Nowadays, there is a bewildering choice of fly fishing reels, and modern fly reels are now much more than early fly reels which were just intended as a convenient means of transporting the fly line to and from the water. Improvements in materials, technology and engineering have produced different fly reels for different fish species, tactics and locations, not to mention the whims and desires of fly fishermen!
Fly fishing reels are described as either ‘Mid-Arbour’, or in the case of the larger diameter models, ‘Large Arbour’ fly reels. Some come with one spool, some are ‘Cassette’ reels which come with numerous spools, allowing you to have a large range of different fly lines without having to buy multiple reels. Standard fly reels usually employ a simple ‘click-check’ braking system to prevent any excessive over-run, which can cause tangles, and these are still adequate for a lot of fly fishing. Smaller fish can be landed by simple ‘hand-lining’ with no real use of the reel. If needs be, the tension of the line when playing a fish can be further controlled by the fisherman’s finger pressure on the spool rim.

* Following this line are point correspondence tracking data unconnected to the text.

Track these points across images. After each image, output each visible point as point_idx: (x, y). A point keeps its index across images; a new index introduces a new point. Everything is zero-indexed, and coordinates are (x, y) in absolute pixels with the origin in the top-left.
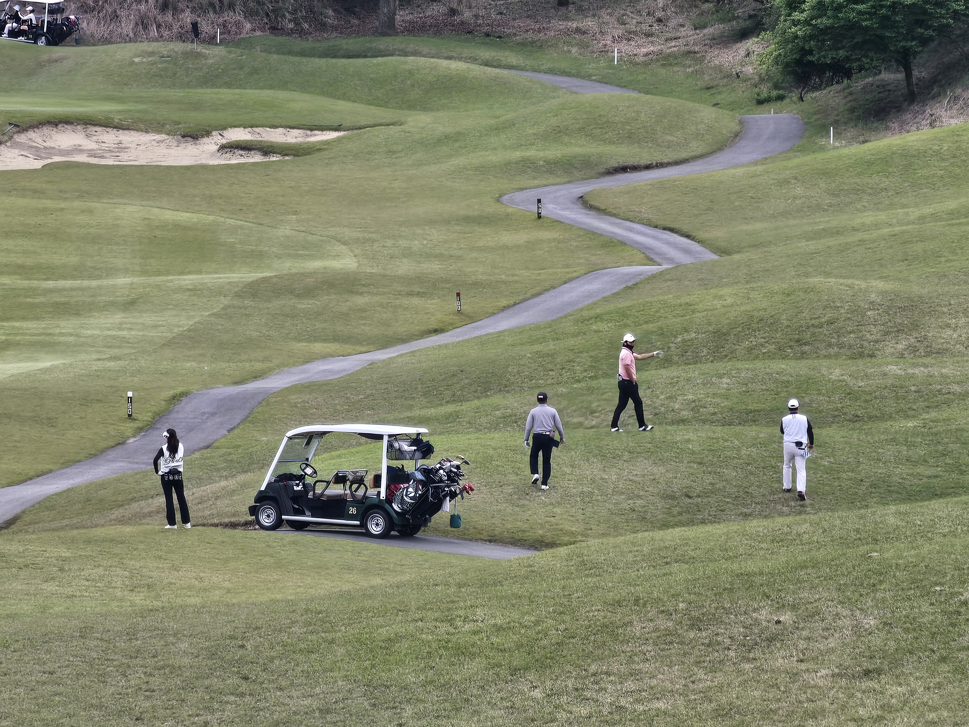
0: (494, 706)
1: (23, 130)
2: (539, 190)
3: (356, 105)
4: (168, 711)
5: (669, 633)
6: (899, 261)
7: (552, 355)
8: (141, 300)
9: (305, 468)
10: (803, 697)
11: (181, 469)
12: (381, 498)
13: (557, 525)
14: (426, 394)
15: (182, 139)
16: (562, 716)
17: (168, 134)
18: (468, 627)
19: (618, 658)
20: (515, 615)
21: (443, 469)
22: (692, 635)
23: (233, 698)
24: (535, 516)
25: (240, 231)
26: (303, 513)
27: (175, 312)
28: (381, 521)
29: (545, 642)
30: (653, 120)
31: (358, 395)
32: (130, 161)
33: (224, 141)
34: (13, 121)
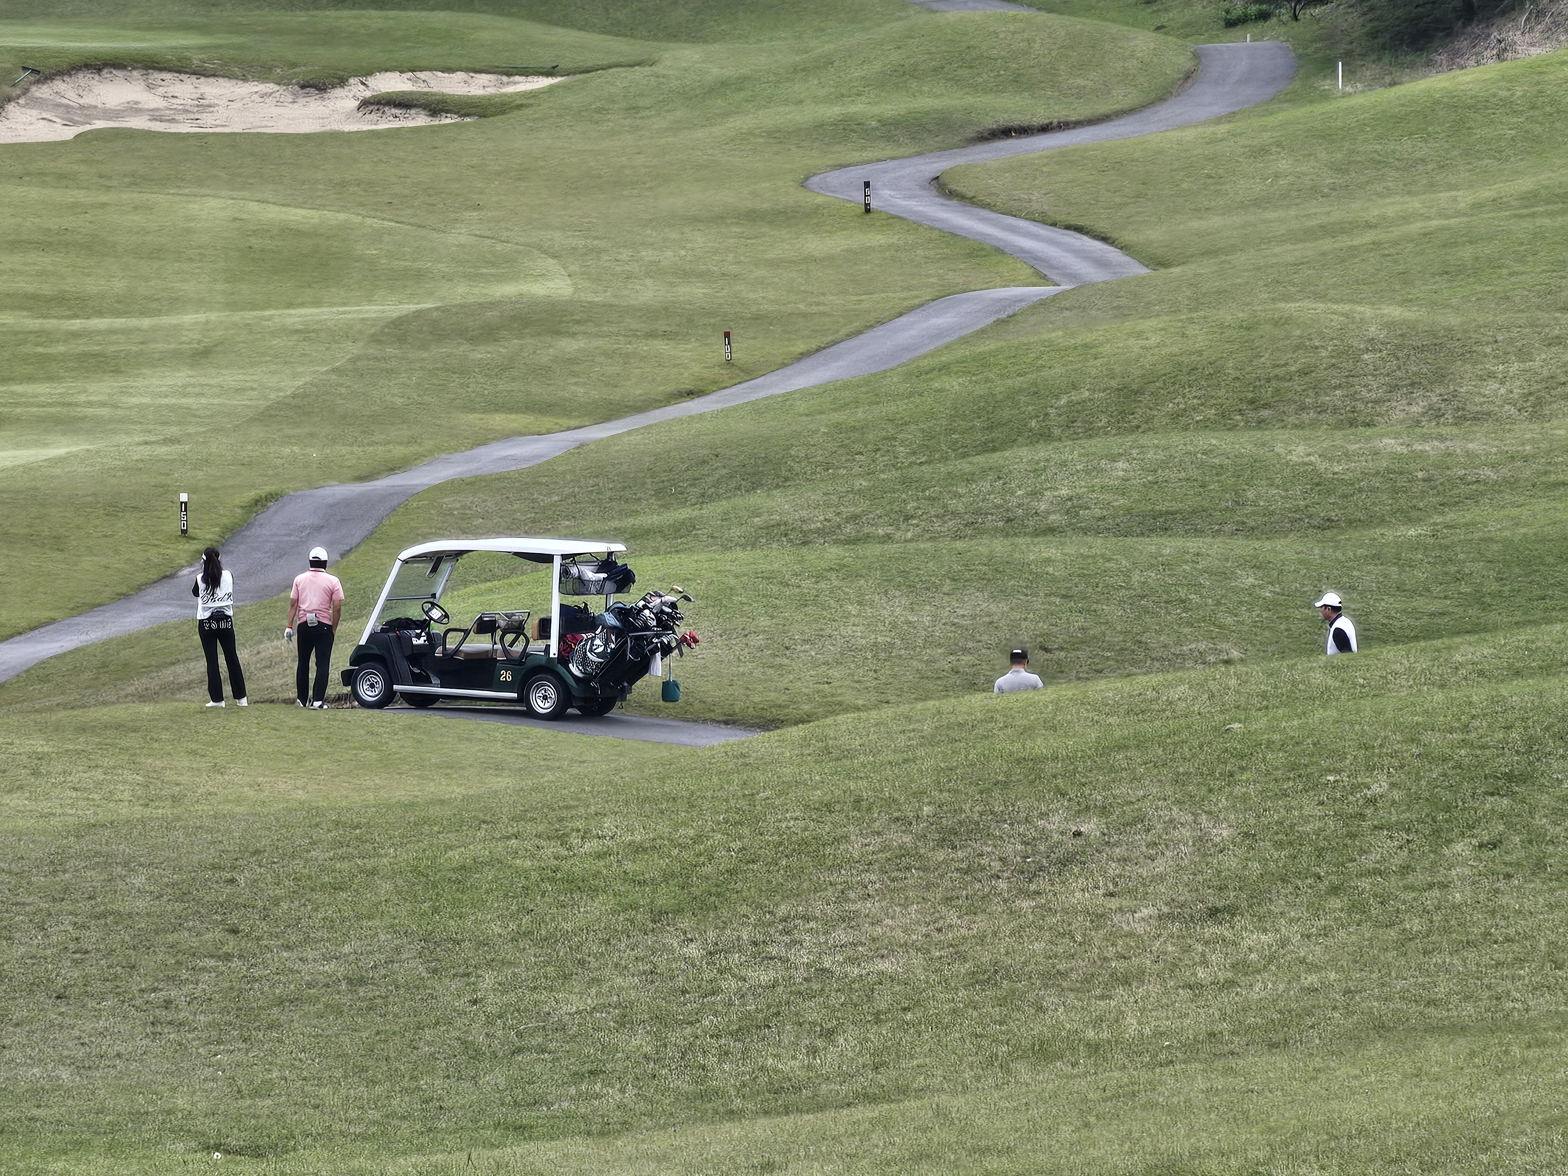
0: (621, 969)
1: (46, 79)
2: (869, 167)
3: (582, 34)
4: (107, 983)
5: (904, 852)
6: (1433, 275)
7: (862, 429)
8: (220, 348)
9: (430, 610)
10: (1111, 952)
11: (230, 613)
12: (552, 656)
13: (833, 695)
14: (659, 493)
15: (301, 92)
16: (730, 984)
17: (279, 84)
18: (589, 846)
19: (823, 894)
20: (663, 828)
21: (648, 608)
22: (941, 855)
23: (212, 963)
24: (799, 684)
25: (386, 238)
26: (427, 682)
27: (273, 367)
28: (552, 692)
29: (708, 870)
30: (1054, 54)
31: (549, 495)
32: (217, 126)
33: (368, 94)
34: (30, 63)
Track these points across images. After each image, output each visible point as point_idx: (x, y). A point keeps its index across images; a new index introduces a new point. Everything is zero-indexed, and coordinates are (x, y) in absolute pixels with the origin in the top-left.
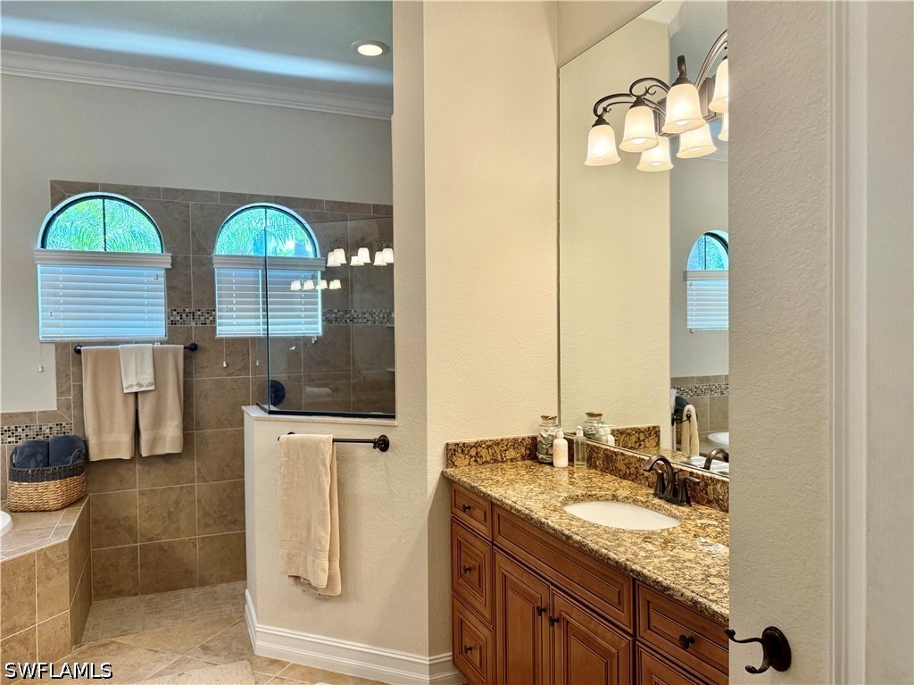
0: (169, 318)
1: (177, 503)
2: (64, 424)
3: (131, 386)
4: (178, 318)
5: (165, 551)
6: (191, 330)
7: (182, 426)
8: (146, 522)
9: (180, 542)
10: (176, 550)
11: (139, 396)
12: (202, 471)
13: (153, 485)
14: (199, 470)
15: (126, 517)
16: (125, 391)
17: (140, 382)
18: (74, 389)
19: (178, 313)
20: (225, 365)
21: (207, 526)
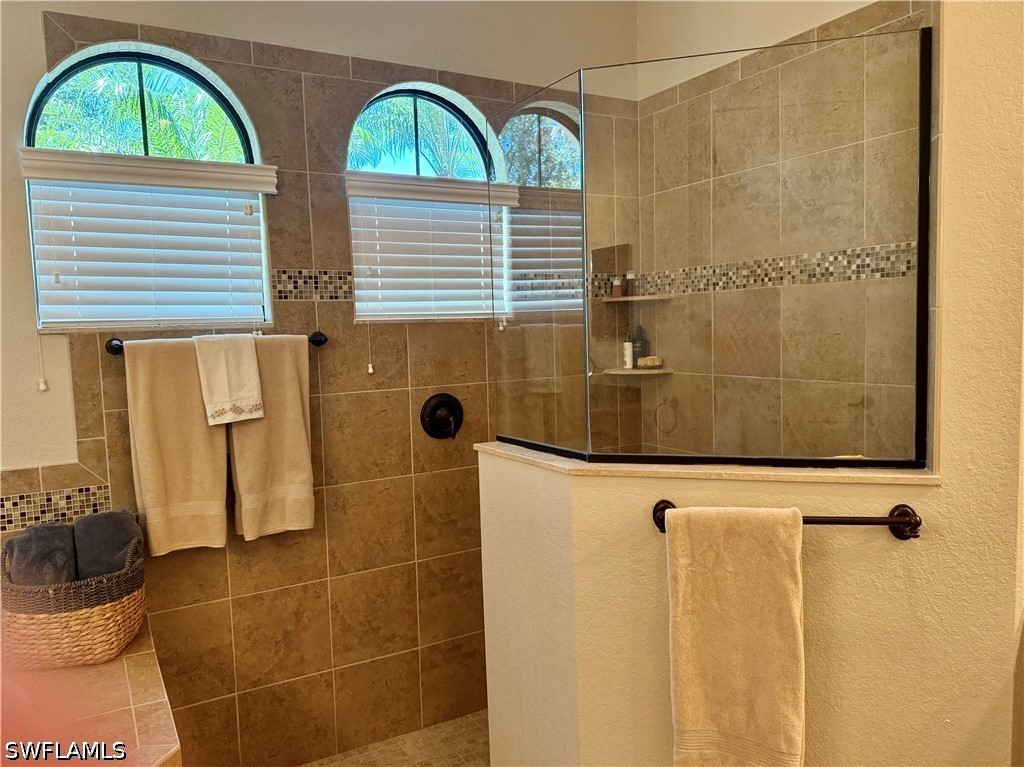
0: (274, 287)
1: (298, 615)
2: (93, 489)
3: (222, 412)
4: (291, 287)
5: (281, 700)
6: (313, 308)
7: (311, 480)
8: (248, 654)
9: (307, 682)
10: (299, 696)
11: (234, 431)
12: (338, 555)
13: (257, 588)
14: (332, 554)
15: (213, 649)
16: (212, 422)
17: (238, 404)
18: (108, 422)
19: (290, 277)
20: (371, 370)
21: (348, 649)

Fly reels with a drag do the same as a brake on a car wheel, it is adjusted by a small dial. A drum or two discs can be tightened together which then controls the speed of the spool, which in turn controls the tension and speed of the line that a fish can pull off the reel when being played. The simple drag systems on budget fly reels are perfectly adequate for most medium sized fish. Greys fly reels contain a super range of lightweight alloy fly reels, which are ideal for lighter rods and tactics such as river fishing / small to medium size trout fishing lakes.
Lighter, better and stronger are the key qualities in more extreme locations, and Greys, Orvis, Loop, Scierra and Wychwood all supply quality disc drag fly reels in high-grade alloys with more sophisticated drag systems which will cope with both the conditions and the fish!